§ Exercise:
Filter the entries below, keeping every line that has the word "then".

§ Data provided:

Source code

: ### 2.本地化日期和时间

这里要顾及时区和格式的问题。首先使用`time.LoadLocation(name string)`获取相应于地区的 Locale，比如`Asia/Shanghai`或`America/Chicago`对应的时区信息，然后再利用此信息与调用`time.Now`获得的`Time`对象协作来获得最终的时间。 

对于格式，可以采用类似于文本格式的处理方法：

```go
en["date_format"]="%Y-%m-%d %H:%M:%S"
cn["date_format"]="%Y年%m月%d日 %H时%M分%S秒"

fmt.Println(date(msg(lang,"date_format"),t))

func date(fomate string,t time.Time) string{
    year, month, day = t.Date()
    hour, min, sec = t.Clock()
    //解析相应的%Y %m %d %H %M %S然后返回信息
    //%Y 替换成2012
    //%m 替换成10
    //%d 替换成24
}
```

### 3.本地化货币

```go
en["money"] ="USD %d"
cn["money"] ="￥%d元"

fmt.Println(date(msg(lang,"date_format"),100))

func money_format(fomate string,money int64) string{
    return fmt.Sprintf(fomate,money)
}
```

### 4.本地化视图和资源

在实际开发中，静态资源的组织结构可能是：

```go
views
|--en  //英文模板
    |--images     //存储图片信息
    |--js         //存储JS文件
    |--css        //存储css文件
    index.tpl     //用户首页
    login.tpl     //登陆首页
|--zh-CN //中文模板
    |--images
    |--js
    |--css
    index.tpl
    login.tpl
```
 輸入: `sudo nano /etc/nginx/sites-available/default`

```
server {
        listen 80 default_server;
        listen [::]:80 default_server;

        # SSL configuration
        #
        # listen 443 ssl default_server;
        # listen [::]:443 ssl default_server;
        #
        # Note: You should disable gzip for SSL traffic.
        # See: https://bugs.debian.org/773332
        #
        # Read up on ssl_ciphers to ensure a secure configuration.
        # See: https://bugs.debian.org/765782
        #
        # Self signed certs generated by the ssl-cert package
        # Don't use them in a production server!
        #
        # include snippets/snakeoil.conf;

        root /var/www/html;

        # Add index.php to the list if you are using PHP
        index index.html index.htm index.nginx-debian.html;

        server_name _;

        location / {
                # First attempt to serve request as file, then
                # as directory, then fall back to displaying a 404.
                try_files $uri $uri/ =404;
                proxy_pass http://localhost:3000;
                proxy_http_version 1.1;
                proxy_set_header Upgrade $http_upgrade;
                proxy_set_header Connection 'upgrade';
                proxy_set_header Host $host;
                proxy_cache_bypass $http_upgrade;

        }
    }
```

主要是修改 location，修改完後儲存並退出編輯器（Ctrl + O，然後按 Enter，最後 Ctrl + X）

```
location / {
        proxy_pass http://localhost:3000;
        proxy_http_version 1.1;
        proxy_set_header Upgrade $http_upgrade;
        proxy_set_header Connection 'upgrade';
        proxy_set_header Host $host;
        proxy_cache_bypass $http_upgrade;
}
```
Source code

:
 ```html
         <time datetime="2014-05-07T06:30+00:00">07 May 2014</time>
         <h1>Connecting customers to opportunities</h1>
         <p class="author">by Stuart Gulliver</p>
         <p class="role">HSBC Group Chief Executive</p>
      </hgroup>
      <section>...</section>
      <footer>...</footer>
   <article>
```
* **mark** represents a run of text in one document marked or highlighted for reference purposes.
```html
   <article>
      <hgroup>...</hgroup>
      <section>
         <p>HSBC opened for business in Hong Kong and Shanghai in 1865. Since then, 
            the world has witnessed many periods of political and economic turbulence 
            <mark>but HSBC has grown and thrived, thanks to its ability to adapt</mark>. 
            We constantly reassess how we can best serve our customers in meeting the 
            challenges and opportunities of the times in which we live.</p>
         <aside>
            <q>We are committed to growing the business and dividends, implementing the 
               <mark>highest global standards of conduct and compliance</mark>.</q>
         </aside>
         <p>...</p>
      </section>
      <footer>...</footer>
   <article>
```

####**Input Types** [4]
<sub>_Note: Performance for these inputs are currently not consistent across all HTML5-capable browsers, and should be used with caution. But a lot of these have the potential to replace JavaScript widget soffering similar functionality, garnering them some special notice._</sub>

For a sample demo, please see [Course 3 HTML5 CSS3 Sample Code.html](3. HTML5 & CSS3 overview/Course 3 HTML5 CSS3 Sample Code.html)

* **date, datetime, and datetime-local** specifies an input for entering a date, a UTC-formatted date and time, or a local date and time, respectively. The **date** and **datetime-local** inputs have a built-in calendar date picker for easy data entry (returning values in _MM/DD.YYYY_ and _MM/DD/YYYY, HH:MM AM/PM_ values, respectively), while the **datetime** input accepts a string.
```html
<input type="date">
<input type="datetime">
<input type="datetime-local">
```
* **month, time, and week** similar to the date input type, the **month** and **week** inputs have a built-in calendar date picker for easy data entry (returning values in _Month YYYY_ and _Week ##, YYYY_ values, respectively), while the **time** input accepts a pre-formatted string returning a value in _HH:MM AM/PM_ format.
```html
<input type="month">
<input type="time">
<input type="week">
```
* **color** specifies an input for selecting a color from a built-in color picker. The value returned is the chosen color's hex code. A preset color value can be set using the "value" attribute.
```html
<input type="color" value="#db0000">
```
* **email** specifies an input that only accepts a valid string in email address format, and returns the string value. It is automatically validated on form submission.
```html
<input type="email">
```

§ Response for this exercise:
                # First attempt to serve request as file, then
                # as directory, then fall back to displaying a 404.
         <p>HSBC opened for business in Hong Kong and Shanghai in 1865. Since then, 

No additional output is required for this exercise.